Kolaborasi tersebut diawali dengan sosialisasi Program TubabaQ Berdaya KUR Super Mikro yang digelar di Kantor Dinas Peternakan dan Kesehatan Hewan (Disnakeswan) Tubaba, Kamis (30/7/2026). Kegiatan dipimpin Asisten II Bidang Perekonomian dan Pembangunan Tubaba yang juga Pelaksana Tugas (Plt.) Kepala Disnakeswan, Eri Budi Santoso, serta dihadiri perwakilan perangkat daerah dan jajaran BSI.
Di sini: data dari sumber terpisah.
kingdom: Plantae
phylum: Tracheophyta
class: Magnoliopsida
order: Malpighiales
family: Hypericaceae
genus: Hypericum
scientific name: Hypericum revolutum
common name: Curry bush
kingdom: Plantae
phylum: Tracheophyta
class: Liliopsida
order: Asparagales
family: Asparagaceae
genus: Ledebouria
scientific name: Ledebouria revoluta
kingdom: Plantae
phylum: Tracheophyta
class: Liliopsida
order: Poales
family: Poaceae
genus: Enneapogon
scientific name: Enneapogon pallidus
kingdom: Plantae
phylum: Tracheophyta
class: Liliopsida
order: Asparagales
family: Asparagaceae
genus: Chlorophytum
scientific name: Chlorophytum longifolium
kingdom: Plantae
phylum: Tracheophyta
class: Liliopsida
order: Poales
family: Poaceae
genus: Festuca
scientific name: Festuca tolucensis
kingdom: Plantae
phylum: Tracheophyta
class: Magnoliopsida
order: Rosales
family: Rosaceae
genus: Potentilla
Program ini menjadi bagian dari upaya Pemkab Tubaba untuk meningkatkan kapasitas pelaku Usaha Mikro, Kecil, dan Menengah (UMKM) melalui akses pembiayaan yang lebih mudah, terjangkau, dan berbasis prinsip syariah.
Eri Budi Santoso mengatakan sinergi dengan BSI diharapkan mampu memperkuat Program Prioritas TubabaQ Berdaya yang berorientasi pada peningkatan kesejahteraan masyarakat.
“Program ini diharapkan mampu membuka akses permodalan yang lebih luas bagi masyarakat, sehingga pelaku usaha kecil dapat mengembangkan usahanya tanpa terbebani biaya pembiayaan yang tinggi. Dengan demikian, kesejahteraan masyarakat dapat terus meningkat sejalan dengan semangat Program TubabaQ Berdaya,” ujarnya.
Melalui skema KUR Super Mikro, pelaku UMKM yang belum memiliki akses terhadap layanan keuangan formal, termasuk petani, peternak, ibu rumah tangga, dan pelaku usaha produktif lainnya, dapat memperoleh pembiayaan usaha dengan margin ringan serta persyaratan yang lebih sederhana.
Sementara itu, Kepala BSI KCP Dayamurni, Medi Agustin, menegaskan program tersebut merupakan wujud komitmen BSI dalam memperluas inklusi keuangan syariah sekaligus mendukung pengembangan usaha masyarakat.
“BSI berupaya menghadirkan layanan pembiayaan yang aman, mudah diakses, dan sesuai prinsip syariah agar semakin banyak pelaku usaha mikro mampu meningkatkan skala usahanya,” kata Medi.
Melalui kolaborasi ini, Pemkab Tubaba berharap semakin banyak pelaku UMKM dapat memperoleh akses permodalan yang memadai, sehingga mampu mengembangkan usaha, meningkatkan daya saing, serta mendorong pertumbuhan ekonomi daerah secara berkelanjutan.